Burke made an even bigger splash on Sept. 18, 2009, acquiring 30-goal scorer Phil Kessel from the Boston Bruins. The cost was high -- the Leafs had to send Boston first-round picks in 2010 and 2011, as well as a third-round pick in 2010. The Leafs also gave Kessel, a restricted free agent, a new five-year, $27 million contract.
While Kessel had a solid 30-goal season and Phaneuf contributed on and off the ice after his arrival, Komisarek, Beauchemin and Gustavsson failed to meet expectations. The Leafs tumbled to 15th in the Eastern Conference and watched as the Bruins selected Tyler Seguin with the second pick of the 2010 draft -- one of the picks the Leafs surrendered in the Kessel deal.
Things were no better at the start of the 2010-11 season -- the Leafs were 11th in the conference at the start of February. Burke again opted to retain Wilson and dealt Beauchemin and longtime Leafs defenseman Tomas Kaberle at the trade deadline. Those moves netted Joffrey Lupul and young players Jake Gardiner and Joe Colborne, whom Burke envisioned as part of the club's future.
The present didn't look bad, either -- the Leafs went 17-9-6 after Feb. 1 to finish 10th in the conference and raise expectations for the 2011-12 season.
Among those helping lift hopes was James Reimer, who emerged from obscurity to win the starting goaltender job and earn a three-year contract extension.
Over the summer, Burke signed free agent center Tim Connolly to a two-year contract and traded for Matthew Lombardi in the hope of bolstering the team's center position, but neither they nor Kadri played like top-line skaters.
Despite frequently playing with different centers, Lupul and Kessel had All-Star seasons playing on the same line and the Leafs exploded out of the gate.

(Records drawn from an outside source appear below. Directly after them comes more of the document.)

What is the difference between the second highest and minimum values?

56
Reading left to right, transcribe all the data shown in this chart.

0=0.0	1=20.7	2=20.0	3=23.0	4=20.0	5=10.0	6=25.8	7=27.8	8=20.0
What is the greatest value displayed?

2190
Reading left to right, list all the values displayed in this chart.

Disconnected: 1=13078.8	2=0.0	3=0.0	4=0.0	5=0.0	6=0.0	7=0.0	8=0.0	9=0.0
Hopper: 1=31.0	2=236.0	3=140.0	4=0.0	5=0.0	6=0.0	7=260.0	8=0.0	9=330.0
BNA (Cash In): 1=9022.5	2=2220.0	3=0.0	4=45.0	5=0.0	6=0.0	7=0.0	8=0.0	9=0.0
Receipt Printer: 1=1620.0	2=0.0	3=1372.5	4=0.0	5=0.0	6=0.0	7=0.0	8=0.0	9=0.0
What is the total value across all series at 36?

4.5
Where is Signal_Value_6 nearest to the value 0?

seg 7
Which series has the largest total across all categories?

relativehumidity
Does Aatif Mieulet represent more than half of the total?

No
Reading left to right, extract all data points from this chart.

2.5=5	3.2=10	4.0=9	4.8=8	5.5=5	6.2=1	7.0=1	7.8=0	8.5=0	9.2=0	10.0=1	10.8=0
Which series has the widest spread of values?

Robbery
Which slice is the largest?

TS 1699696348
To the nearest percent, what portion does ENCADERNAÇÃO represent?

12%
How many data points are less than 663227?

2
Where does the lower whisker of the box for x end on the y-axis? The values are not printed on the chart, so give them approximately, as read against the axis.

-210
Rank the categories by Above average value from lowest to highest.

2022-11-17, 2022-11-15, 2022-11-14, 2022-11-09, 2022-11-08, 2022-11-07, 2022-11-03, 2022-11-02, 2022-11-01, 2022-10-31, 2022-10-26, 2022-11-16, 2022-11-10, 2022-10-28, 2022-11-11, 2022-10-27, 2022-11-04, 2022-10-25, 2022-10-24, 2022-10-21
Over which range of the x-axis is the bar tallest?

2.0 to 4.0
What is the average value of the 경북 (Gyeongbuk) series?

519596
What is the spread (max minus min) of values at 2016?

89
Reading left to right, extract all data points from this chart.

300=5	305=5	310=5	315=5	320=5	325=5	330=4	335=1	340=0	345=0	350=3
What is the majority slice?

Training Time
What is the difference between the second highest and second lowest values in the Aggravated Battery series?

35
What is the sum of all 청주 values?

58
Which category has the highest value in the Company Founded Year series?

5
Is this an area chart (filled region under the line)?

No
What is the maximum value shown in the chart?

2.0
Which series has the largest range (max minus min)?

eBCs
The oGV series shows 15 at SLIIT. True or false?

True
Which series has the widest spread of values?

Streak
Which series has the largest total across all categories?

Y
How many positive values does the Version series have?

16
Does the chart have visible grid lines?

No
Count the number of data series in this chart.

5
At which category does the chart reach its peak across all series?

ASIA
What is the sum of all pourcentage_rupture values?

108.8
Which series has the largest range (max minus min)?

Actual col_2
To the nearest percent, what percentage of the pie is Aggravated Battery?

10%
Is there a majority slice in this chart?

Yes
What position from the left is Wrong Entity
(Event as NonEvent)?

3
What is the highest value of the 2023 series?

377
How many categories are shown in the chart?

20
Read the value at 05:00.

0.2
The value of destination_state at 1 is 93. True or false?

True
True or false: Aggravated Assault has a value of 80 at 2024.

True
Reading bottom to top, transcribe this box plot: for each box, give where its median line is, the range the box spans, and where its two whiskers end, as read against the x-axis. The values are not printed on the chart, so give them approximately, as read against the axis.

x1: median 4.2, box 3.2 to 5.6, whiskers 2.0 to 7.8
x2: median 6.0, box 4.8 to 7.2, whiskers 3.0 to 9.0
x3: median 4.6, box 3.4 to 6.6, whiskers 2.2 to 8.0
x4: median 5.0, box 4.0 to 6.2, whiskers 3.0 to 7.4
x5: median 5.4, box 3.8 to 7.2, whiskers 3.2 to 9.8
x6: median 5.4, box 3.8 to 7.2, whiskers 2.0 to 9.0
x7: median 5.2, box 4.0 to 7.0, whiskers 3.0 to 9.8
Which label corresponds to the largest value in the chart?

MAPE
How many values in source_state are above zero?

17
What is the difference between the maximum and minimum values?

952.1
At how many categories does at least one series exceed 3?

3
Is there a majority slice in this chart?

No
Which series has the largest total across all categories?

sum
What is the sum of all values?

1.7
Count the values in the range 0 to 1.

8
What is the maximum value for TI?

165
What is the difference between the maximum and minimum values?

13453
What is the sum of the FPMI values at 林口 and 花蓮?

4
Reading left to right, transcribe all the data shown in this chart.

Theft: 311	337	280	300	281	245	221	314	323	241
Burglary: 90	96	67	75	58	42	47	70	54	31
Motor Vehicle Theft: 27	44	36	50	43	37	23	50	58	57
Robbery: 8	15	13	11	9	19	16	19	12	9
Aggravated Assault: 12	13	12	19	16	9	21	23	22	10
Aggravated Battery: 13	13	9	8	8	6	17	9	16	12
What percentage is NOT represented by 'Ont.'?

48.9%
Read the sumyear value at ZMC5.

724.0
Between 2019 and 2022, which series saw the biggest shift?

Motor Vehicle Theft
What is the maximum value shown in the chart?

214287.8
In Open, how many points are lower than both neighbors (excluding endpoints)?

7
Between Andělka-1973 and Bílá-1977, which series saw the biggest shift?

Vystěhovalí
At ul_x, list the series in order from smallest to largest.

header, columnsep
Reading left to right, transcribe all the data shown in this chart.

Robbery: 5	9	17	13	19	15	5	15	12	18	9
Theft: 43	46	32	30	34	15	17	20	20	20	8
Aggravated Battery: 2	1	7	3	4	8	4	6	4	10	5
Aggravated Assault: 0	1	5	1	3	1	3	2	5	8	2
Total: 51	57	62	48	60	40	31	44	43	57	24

On Dec. 1, 2011, they were fourth in the conference, one point behind Boston for the Northeast Division lead.
With a two-game win streak going into the holiday break, Burke gave Wilson a contract extension that was announced Christmas morning.
The Leafs slipped a bit after the extension, though they climbed as high as sixth in the conference as late as Feb. 6. But a four-game losing streak followed, and on March 2, just over two months after giving Wilson an extension, Burke fired him and hired Randy Carlyle as the team's new coach.
The move didn't help -- the Leafs went 6-9-3 after the coaching change, won seven times in their final 29 games (7-18-4) and finished 13th in the conference.
After the season, Burke's wish list included upgrading in goal and finding a top-line center. He attempted to find the center in June when he acquired James van Riemsdyk from the Philadelphia Flyers for defenseman Luke Schenn. Van Riemsdyk had played left wing during his three seasons in Philadelphia, but Burke said he wanted to see van Riemsdyk start the season in the middle -- a position he played only for two seasons in college.
Burke had no interest in retaining Gustavsson and traded his rights to the Winnipeg Jets, and with Reimer playing below expectations last season, Burke said he would investigate other options. Those included a rumored interest in Vancouver Canucks goaltender Roberto Luongo.
Whether that deal happens now, Burke won't have any say. For all his moves and all the hopes he arrived with, Burke leaves the Leafs after a four-season record of 129-135-42 and zero playoff appearances.